— TASK —
Review the material and extract every line in which the word "middle" occurs.

++++ RECORDS SHOWN ++++

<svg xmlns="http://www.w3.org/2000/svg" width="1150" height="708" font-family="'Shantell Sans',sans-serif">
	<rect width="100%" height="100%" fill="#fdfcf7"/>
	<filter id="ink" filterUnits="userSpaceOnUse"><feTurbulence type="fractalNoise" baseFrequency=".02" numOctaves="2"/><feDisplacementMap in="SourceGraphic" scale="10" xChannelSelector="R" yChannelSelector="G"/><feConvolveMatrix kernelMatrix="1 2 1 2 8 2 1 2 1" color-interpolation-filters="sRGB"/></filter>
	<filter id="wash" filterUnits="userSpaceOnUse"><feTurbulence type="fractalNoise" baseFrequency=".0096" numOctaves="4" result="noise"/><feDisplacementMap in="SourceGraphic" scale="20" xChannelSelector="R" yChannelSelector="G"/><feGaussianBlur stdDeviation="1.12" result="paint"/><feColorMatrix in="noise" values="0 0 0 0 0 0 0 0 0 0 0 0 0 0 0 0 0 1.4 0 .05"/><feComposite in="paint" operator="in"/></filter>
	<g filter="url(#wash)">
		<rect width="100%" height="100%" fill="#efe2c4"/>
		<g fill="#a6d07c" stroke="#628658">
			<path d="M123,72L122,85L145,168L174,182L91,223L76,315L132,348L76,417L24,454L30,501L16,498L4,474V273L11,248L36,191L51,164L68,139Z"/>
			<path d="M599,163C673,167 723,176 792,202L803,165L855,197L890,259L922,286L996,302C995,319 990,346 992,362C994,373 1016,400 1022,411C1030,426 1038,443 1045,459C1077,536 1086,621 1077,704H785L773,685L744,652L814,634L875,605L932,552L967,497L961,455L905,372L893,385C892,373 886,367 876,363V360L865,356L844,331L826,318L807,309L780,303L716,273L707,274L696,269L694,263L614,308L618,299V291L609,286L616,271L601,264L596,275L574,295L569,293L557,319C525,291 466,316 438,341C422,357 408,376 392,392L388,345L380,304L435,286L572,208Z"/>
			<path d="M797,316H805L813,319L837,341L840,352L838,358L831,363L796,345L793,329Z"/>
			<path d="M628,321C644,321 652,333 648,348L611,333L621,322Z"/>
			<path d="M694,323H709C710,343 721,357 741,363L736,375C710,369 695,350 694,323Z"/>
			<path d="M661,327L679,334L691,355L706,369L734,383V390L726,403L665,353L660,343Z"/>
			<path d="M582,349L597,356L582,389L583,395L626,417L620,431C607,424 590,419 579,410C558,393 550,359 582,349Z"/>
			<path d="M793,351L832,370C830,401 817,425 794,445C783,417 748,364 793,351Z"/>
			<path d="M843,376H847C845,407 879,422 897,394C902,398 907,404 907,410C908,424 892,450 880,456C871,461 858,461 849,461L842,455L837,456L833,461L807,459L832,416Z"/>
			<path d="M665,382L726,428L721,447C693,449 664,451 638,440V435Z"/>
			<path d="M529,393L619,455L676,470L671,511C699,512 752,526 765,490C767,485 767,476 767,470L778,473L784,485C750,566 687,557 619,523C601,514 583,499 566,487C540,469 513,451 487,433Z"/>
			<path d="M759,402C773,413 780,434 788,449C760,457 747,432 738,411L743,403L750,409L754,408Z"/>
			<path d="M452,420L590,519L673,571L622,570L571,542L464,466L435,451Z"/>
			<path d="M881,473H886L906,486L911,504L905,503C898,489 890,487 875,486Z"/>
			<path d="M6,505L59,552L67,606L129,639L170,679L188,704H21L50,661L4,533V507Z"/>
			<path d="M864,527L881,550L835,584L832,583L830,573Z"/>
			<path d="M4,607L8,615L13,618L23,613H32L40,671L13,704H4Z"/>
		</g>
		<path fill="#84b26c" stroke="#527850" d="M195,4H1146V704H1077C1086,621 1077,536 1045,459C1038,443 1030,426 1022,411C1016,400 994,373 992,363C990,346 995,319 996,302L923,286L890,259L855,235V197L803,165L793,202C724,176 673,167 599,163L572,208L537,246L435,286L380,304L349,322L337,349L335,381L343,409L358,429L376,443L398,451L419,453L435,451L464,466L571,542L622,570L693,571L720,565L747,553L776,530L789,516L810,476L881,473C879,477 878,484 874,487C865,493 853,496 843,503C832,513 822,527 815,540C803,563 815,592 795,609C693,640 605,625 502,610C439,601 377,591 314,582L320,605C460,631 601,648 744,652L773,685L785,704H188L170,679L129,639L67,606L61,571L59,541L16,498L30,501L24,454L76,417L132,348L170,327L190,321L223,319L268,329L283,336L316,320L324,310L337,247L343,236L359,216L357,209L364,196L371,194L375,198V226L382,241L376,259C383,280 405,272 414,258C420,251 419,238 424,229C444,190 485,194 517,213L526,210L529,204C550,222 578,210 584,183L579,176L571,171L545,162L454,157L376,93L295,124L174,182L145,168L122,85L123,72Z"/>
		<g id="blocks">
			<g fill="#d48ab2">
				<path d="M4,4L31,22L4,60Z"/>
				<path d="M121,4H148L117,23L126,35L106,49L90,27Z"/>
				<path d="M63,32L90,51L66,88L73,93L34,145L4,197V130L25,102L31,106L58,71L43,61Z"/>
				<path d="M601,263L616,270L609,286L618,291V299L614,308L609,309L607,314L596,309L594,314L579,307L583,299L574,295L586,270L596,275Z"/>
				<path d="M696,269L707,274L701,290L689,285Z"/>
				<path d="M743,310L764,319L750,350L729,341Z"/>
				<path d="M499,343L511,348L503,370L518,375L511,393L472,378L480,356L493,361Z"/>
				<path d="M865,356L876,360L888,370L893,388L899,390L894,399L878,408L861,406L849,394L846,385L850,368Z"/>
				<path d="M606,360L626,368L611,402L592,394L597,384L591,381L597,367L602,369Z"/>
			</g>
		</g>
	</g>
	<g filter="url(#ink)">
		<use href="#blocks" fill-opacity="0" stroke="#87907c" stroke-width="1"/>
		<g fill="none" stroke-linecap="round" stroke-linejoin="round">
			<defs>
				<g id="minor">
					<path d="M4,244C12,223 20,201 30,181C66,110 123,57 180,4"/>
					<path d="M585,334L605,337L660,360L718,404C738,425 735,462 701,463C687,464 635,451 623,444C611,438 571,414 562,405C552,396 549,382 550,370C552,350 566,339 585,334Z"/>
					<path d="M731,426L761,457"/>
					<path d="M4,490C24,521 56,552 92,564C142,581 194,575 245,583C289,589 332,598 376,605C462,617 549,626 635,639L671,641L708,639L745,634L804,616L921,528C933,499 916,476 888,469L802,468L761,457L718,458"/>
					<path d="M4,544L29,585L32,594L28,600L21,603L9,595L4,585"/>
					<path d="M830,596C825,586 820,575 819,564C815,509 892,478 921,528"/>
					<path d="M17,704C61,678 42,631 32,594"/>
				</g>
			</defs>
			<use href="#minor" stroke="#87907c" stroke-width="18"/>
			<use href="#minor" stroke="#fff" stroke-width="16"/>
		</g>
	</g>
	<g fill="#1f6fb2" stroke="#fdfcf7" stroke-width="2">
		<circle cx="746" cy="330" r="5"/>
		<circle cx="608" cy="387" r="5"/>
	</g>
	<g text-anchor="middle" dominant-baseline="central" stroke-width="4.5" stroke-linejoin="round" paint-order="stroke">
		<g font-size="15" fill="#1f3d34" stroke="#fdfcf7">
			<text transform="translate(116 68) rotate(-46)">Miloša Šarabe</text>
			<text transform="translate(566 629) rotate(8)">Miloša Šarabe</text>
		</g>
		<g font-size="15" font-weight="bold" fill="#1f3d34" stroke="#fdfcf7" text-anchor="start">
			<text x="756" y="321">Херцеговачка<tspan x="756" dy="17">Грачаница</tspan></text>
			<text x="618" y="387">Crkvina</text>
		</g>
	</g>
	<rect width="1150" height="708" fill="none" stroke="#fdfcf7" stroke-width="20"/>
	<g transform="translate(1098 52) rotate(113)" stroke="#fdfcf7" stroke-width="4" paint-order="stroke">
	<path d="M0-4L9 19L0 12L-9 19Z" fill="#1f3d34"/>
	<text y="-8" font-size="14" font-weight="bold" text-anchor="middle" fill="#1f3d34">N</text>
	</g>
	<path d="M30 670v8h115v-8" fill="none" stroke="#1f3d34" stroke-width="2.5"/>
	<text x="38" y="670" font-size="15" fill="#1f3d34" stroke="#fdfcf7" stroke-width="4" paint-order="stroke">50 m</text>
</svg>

++++

— OUTPUT FOR THIS TASK —
	<g text-anchor="middle" dominant-baseline="central" stroke-width="4.5" stroke-linejoin="round" paint-order="stroke">
	<text y="-8" font-size="14" font-weight="bold" text-anchor="middle" fill="#1f3d34">N</text>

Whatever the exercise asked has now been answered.